The Cincinnati team, along with colleagues from Yale University and Monash University in Australia, has discovered differences in neural circuitry in the hypothalamic brain regions of otherwise identical rats, which predicted if these rats became obese from tasty high-fat foods. The differences in patterns were found around neurons known to regulate body weight and food intake.
The animal study, led by Matthias Tschöp, MD, professor in UC’s endocrinology division, appears this week online ahead of print in Proceedings of the National Academy of Sciences (PNAS).
Tschöp and his team analyzed neurons of the so-called “melanocortin” system in rats that were either vulnerable or resistant to diet-induced obesity. When exposed to high-fat diets, vulnerable rats lost more synapses (the junctions where neurons send signals to cells) when compared to obesity resistant rats.
The observed pattern, called synaptic plasticity, also included differences in the number of stimulatory signals or inhibitory signals on key neurons known to regulate food intake and body weight. Differences in these patterns predicted if the animals would be resistant to the diet and stay lean, or be vulnerable to the diet and become obese.
“What we found most intriguing is that in response to high-fat diet, rats wired to be sensitive for obesity also showed signs of inflammatory reaction by non-neuronal brain cells, a response called reactive gliosis, which is typically seen following brain damage,” says Tschöp, a researcher at UC’s Metabolic Diseases Institute.
This “inflammation,” Tschöp says, occurs alongside or after changes in neurons, and may not be easily reversible.
This new study adds evidence to the currently evolving hypothesis that inflammatory processes in key metabolism control centers of the brain, such as the hypothalamus, may play an important role in the cycle leading from overconsumption of fatty foods to obesity and ultimately to diabetes.
This study was funded by grants from the National Institutes of Health and the American Diabetes Association.

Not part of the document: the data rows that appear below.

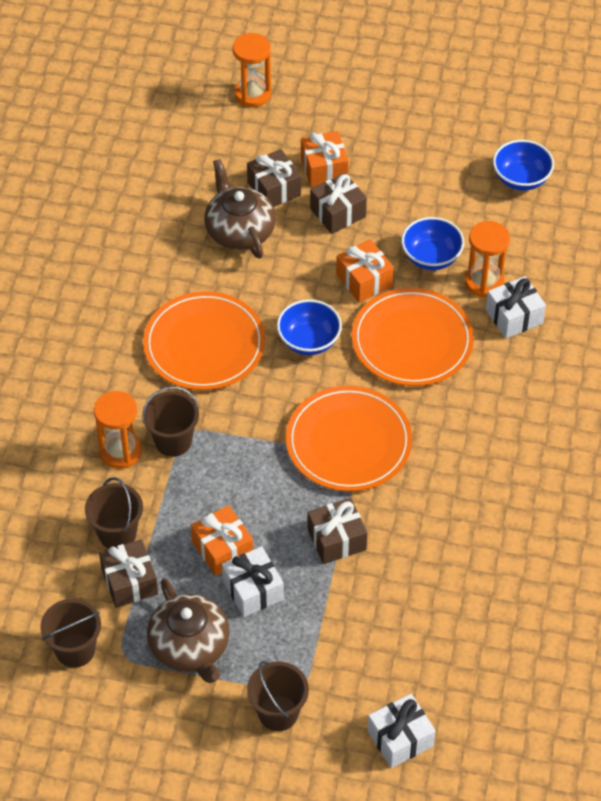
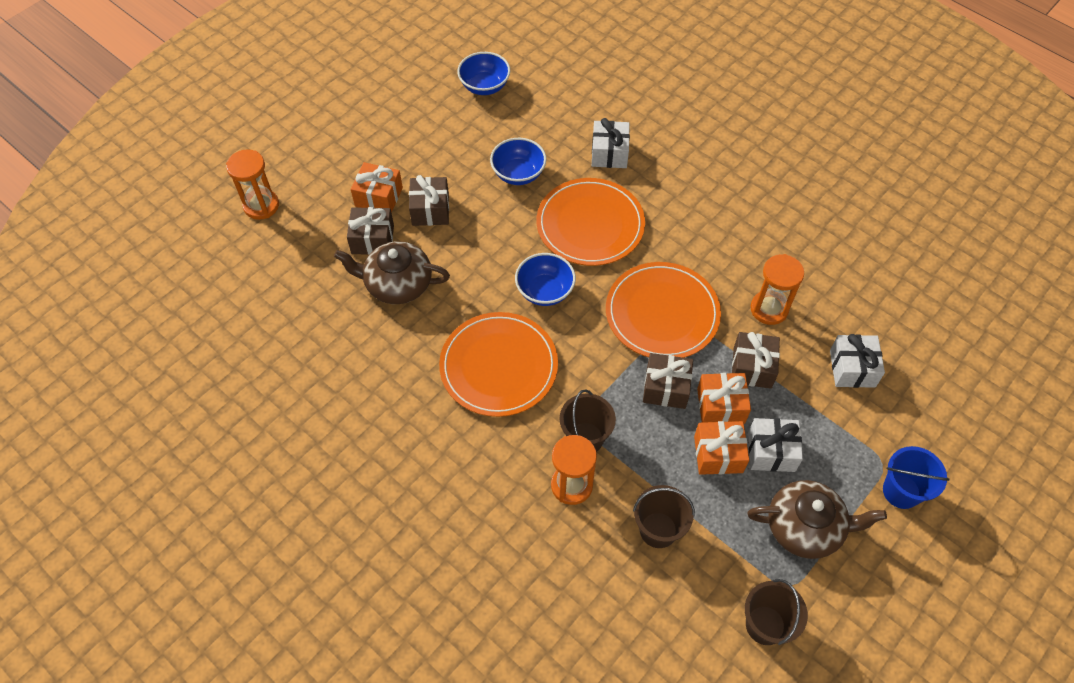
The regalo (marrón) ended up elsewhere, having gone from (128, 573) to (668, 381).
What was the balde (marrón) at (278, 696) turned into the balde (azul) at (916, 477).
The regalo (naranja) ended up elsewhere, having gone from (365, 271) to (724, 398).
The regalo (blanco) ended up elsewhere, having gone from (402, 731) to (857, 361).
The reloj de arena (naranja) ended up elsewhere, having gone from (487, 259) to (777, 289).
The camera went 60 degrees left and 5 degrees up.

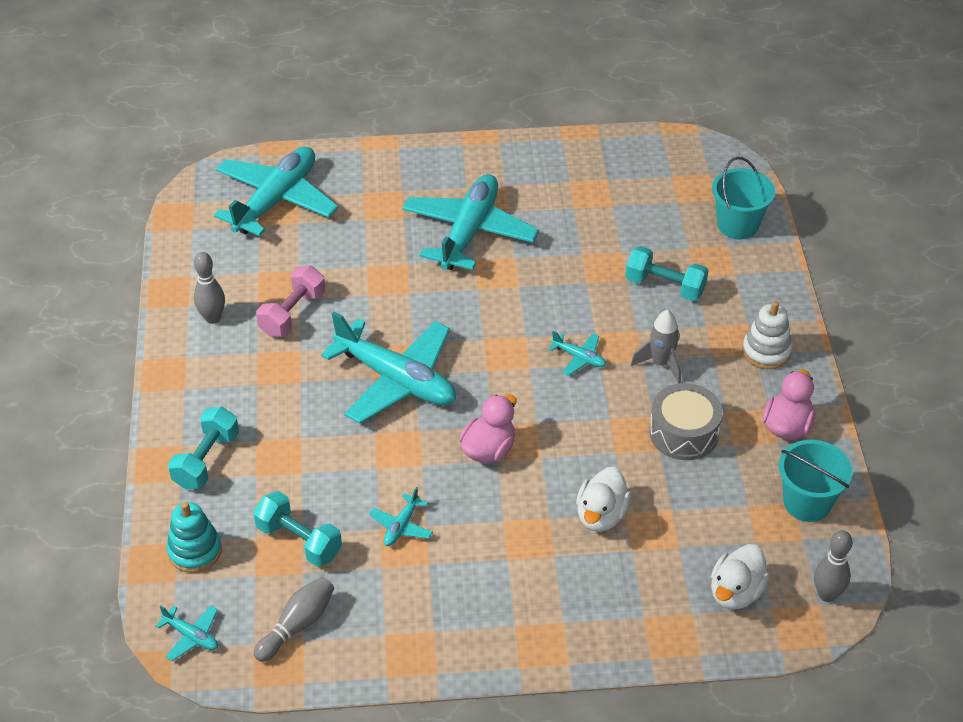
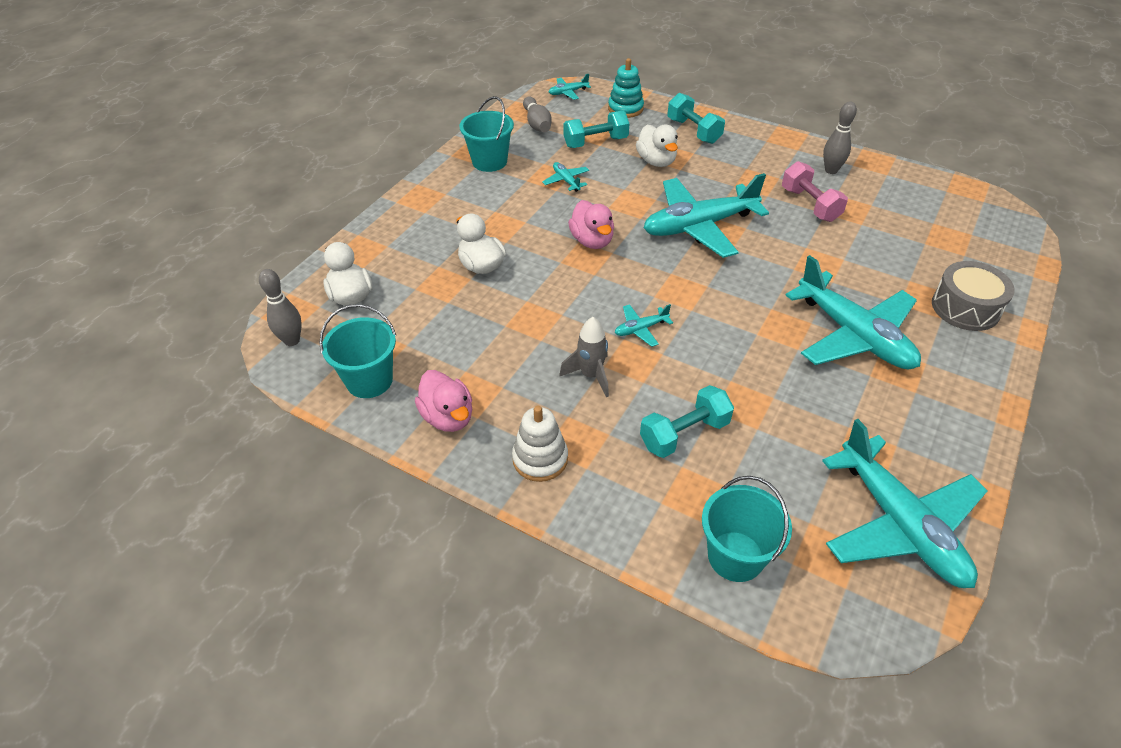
The avión (turquesa) ended up elsewhere, having gone from (276, 191) to (904, 503).
The tambor (gris) ended up elsewhere, having gone from (686, 421) to (973, 296).
The second view gained the balde (turquesa) at (486, 134).
The second view gained the pato (blanco) at (657, 146).
The camera went 125 degrees right and 0 degrees up.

Other co-authors include researchers from the German Institute of Human Nutrition Potsdam-Rehbrücke, Department of Veterans Affairs New Jersey Health Care System and University of Medicine and Dentistry New Jersey.
UC’s Metabolic Diseases Institute, named in 2009, is located on UC’s Reading Campus, formerly the Genome Research Institute, and is home to a team of researchers who focus on the genetic, molecular and cellular mechanisms of metabolic disorders, cancer and cardiovascular disease.